### 任务内容
A. 把回忆邻居约翰的文章中从“但是我没有看,不敢点开那个灭”到“折叠架子,说可以放更多废物。”的这一段原样照抄下来。
B. 根据回忆邻居约翰的文章回答：
(i) 约翰去世时多大年纪？
(ii) 约翰说他攒钱打算做什么？
(iii) 约翰工作的建材商店每周给他发几个口罩？
C. 接在回忆邻居约翰的文章最后一句之后续写下去。

二十四岁的隔壁邻居约翰,一个月前在医院自杀身亡。当时因为抑郁症,他已经住院三周,在车程两小时外的一所教学医学院。他妈妈一直守着,可能晚上妈妈回民宿睡觉时,他在多次自杀未遂后终于成功。一个月过去了,我昨天晚上梦见了他。
约翰葬礼那天,我正好手头有工作离不开,就没有去成。约翰的妈妈说网上可以看到录像。很佩服殡葬服务的体贴。给去不了的家人朋友一个告别的机会。
但是我没有看,不敢点开那个灭掉最后希望的葬礼录像。在我心里的一个角落,约翰依旧在那里。每天早上坐进车里发动前,约翰爽朗的笑声和金色的头发就会飘过来。他曾经用他的大卡车帮我启动过那辆几个月没开过的车。还记得他认真思考诊断毛病,和启动成功后跳起来欢呼的得意的神情。
约翰喜欢打猎。开着他的旧卡车,带着那只啥也不会干只会咬路人的狗。一出去一个星期。有时候空手而归,有时候猎到鹿。就在车库前面处理,然后把鹿头挂在家里墙上显摆。还说他要学射箭,能更好地打猎。有一天他正要举个鹿头给我看他的战利品。我一下子急了,大声喊停。我说我晕血,见不得任何血糊淋拉的东西。约翰从此就藏起来所有有关的东西,在车库的另一边操作,不让我看见。
约翰买了一个二手的大型割草机,每次割草时会顺便替我割两溜,我会时不时找理由付点钱给他。有一次他在后院挥汗如雨地挖坑栽树,光着个膀子。我路过时开玩笑跟他父母说,你们应该付钱给约翰。然后父母就真开始付钱。约翰过来感谢了我,说他要攒钱买个旧房子装修。这样一路下来handyman的所有的木工电工活儿就都学会了。还一再要免费为我们家车库装一个折叠架子,说可以放更多废物。
瘟疫刚开始不久时,口罩比较紧缺。约翰工作的建材商店每周只发一个口罩。约翰每天得重复戴着脏兮兮的旧口罩上一天班,到了最后一天,口罩已经惨不忍睹,黑色的口罩上都能看出两个鼻孔出气的地方。约翰的父母更惨,和我说话的时候直接用袖子挡一下完事儿。我国内同学寄来口罩的时候,我就分了一些给约翰。约翰说,他会省着点用,争取三天换一次,装假口罩没有内衣重要,因为内衣还要每天换。

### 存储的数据
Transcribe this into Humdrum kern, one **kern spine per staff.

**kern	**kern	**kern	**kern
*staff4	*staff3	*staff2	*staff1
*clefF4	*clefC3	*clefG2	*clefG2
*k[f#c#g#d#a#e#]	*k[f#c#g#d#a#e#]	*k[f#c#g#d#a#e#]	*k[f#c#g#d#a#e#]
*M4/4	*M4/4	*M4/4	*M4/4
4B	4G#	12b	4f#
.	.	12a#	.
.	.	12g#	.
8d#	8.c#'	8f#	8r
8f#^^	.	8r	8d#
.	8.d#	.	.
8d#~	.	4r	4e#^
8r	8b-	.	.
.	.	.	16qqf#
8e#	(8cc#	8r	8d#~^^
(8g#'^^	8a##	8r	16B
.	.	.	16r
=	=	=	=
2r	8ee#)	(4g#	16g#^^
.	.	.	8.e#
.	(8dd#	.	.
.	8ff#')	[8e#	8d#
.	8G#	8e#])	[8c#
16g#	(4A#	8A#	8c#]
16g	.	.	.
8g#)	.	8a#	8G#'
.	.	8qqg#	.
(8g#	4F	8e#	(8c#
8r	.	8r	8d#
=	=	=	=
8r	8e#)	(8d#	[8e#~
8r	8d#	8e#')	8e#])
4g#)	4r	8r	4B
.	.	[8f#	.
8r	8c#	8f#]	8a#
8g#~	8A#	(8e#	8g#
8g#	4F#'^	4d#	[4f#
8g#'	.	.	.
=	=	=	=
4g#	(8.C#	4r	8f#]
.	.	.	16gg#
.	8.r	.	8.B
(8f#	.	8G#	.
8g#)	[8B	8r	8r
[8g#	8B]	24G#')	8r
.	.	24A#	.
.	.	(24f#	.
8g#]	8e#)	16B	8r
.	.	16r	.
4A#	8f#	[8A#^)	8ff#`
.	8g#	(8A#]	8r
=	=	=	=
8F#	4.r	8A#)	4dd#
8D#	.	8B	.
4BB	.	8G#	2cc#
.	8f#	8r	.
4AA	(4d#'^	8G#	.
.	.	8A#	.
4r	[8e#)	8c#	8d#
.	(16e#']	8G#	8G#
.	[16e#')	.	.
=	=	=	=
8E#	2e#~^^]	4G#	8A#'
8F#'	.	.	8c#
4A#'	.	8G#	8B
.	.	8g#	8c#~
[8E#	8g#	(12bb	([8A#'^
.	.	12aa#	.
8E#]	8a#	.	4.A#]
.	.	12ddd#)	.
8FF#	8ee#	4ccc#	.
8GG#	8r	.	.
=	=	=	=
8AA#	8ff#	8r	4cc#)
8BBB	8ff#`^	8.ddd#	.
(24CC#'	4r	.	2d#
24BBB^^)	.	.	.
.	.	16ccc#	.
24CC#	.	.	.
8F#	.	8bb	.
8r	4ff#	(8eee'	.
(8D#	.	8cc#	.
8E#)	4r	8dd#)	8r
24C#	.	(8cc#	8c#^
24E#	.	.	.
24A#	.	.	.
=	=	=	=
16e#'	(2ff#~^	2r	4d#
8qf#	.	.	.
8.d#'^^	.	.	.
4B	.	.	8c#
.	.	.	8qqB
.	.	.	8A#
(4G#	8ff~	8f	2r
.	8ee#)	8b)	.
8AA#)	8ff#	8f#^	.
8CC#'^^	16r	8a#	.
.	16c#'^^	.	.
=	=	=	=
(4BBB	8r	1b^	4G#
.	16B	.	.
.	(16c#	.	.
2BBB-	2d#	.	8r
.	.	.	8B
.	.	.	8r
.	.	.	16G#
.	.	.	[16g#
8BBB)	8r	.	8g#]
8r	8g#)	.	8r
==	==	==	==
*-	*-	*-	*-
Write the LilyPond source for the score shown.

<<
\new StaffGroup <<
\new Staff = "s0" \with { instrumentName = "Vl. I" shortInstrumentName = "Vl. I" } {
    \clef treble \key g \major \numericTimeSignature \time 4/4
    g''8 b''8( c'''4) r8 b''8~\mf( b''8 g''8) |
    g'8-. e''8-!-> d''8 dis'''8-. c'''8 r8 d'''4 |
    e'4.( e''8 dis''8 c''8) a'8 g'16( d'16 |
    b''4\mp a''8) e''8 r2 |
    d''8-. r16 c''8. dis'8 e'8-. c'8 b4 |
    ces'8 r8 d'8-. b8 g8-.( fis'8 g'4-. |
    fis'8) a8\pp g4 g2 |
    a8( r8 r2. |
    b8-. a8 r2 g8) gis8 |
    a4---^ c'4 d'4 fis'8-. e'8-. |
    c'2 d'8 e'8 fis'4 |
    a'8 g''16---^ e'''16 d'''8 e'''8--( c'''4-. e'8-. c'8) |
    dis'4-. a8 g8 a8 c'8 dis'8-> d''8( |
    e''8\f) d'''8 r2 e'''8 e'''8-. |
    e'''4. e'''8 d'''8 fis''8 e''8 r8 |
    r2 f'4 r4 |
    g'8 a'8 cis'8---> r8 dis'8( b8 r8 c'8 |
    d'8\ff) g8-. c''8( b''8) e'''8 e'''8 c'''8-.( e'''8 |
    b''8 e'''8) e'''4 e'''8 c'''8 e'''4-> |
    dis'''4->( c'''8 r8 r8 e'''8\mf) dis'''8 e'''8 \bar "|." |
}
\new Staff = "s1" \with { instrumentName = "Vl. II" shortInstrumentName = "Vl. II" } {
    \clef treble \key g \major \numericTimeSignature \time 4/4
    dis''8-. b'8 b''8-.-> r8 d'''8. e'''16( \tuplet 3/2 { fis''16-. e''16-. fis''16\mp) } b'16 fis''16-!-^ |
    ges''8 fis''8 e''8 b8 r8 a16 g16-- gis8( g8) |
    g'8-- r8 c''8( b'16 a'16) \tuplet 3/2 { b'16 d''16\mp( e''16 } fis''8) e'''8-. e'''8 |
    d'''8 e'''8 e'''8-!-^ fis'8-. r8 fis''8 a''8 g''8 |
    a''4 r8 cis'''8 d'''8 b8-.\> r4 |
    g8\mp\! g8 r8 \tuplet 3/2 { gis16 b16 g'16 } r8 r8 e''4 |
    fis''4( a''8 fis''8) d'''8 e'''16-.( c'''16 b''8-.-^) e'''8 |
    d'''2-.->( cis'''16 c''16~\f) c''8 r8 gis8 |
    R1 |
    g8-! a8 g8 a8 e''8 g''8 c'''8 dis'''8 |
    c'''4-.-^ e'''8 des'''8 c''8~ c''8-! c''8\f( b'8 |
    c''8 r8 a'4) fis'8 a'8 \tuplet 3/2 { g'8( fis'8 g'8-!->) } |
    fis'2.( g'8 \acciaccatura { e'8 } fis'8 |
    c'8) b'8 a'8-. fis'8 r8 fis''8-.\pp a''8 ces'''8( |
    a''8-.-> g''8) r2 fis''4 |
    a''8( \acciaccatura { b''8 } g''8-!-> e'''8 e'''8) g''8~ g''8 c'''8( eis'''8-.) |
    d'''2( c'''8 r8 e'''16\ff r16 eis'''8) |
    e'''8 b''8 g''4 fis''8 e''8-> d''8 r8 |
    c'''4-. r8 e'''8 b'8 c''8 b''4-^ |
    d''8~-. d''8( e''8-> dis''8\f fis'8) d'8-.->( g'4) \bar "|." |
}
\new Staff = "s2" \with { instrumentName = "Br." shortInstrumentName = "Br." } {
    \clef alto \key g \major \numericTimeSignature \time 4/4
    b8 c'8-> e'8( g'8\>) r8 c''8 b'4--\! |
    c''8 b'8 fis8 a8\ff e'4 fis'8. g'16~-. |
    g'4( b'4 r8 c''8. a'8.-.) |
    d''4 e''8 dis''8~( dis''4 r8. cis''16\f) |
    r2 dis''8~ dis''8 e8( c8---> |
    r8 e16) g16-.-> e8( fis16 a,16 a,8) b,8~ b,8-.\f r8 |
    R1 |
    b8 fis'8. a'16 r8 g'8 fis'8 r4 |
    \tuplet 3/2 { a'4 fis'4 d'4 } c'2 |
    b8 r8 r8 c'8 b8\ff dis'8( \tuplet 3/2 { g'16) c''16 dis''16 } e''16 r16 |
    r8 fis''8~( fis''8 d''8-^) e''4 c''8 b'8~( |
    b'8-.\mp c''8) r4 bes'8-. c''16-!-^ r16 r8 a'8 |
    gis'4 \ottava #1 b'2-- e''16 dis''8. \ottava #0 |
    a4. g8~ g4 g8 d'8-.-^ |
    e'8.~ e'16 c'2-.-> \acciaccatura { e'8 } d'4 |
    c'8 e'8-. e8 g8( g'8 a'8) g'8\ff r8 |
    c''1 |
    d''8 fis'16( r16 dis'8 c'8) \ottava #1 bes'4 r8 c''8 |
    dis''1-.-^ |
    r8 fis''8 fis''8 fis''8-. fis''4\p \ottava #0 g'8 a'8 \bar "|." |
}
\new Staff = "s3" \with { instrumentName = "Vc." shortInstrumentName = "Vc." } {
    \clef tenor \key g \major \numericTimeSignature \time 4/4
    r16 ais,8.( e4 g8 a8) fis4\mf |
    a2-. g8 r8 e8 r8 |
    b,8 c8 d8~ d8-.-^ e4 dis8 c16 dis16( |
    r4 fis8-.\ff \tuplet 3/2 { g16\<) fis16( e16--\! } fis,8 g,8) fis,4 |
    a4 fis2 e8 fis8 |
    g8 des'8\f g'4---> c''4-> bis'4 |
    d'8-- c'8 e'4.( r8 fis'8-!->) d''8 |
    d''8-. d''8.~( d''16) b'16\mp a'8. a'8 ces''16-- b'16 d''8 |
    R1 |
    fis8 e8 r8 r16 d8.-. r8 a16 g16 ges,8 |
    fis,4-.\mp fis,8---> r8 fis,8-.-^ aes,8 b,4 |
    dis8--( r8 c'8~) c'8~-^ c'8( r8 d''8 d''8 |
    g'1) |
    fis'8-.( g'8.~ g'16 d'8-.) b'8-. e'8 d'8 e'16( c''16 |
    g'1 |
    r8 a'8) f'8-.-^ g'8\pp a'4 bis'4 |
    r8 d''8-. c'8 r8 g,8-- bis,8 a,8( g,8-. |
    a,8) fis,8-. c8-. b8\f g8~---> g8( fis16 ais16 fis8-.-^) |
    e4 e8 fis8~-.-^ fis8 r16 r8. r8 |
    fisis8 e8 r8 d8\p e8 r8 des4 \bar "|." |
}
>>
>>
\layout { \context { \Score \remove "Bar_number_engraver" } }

### 参考答案
A.
但是我没有看,不敢点开那个灭掉最后希望的葬礼录像。在我心里的一个角落,约翰依旧在那里。每天早上坐进车里发动前,约翰爽朗的笑声和金色的头发就会飘过来。他曾经用他的大卡车帮我启动过那辆几个月没开过的车。还记得他认真思考诊断毛病,和启动成功后跳起来欢呼的得意的神情。
约翰喜欢打猎。开着他的旧卡车,带着那只啥也不会干只会咬路人的狗。一出去一个星期。有时候空手而归,有时候猎到鹿。就在车库前面处理,然后把鹿头挂在家里墙上显摆。还说他要学射箭,能更好地打猎。有一天他正要举个鹿头给我看他的战利品。我一下子急了,大声喊停。我说我晕血,见不得任何血糊淋拉的东西。约翰从此就藏起来所有有关的东西,在车库的另一边操作,不让我看见。
约翰买了一个二手的大型割草机,每次割草时会顺便替我割两溜,我会时不时找理由付点钱给他。有一次他在后院挥汗如雨地挖坑栽树,光着个膀子。我路过时开玩笑跟他父母说,你们应该付钱给约翰。然后父母就真开始付钱。约翰过来感谢了我,说他要攒钱买个旧房子装修。这样一路下来handyman的所有的木工电工活儿就都学会了。还一再要免费为我们家车库装一个折叠架子,说可以放更多废物。

B.
(i) 二十四岁。
(ii) 买个旧房子装修。
(iii) 一个。

C.
约翰走后我一直不能接受这个事实,活蹦乱跳的约翰就这样没有了。对门邻居海丽过来交换信息,我才知道,她和约翰同岁,比约翰大几个月而已。她已经结婚生孩子买房子安置下来了,肚子里还怀着老二,生活充满了希望。再想想约翰,真是为约翰感到惋惜。如果没有抑郁症,这些东西他都应该会有的。
昨天晚上因为要试试新买的床垫有多硬,我睡在了楼下靠后院的客房。夜里梦见了约翰。他站在窗前看着我,我问他,“约翰你在后院逛游啥呢?要不要进来?” 他不语。
今天早上约翰的妈妈敲门,递给我一个感谢卡,说感谢我给的钱,葬礼用上了。我因为不能参加葬礼,就把家里出门剩下的几百块现金放入白信封给了她,希望最后为可怜的约翰做点什么。约翰妈又指了指后院给约翰放置的花环。上面写着约翰的全名,何年生何年卒。这时,我告诉她我梦见了约翰。她很失态地一把抓住我,问,“约翰说了什么?为什么我梦不到他”?我说,“抱歉,他啥也没说”。这边她已经哭得泣不成声,抹着眼泪低头走了。
我理解约翰妈在医院守了三周,还是没守住儿子,心里一定负疚。真不知道怎么才能安慰这位每天以泪洗面的母亲。
我追上她说,“我要是再梦见约翰,会交代他给你托梦”。
回到家打开感谢卡,注意到约翰妈涂改了一个字。她把“约翰爱你们”句子里的“loved”改成了“loves”。这个时态的改变,让我体会到了一颗母亲的心。她是希望约翰一直还在。我忍不住哭出声来。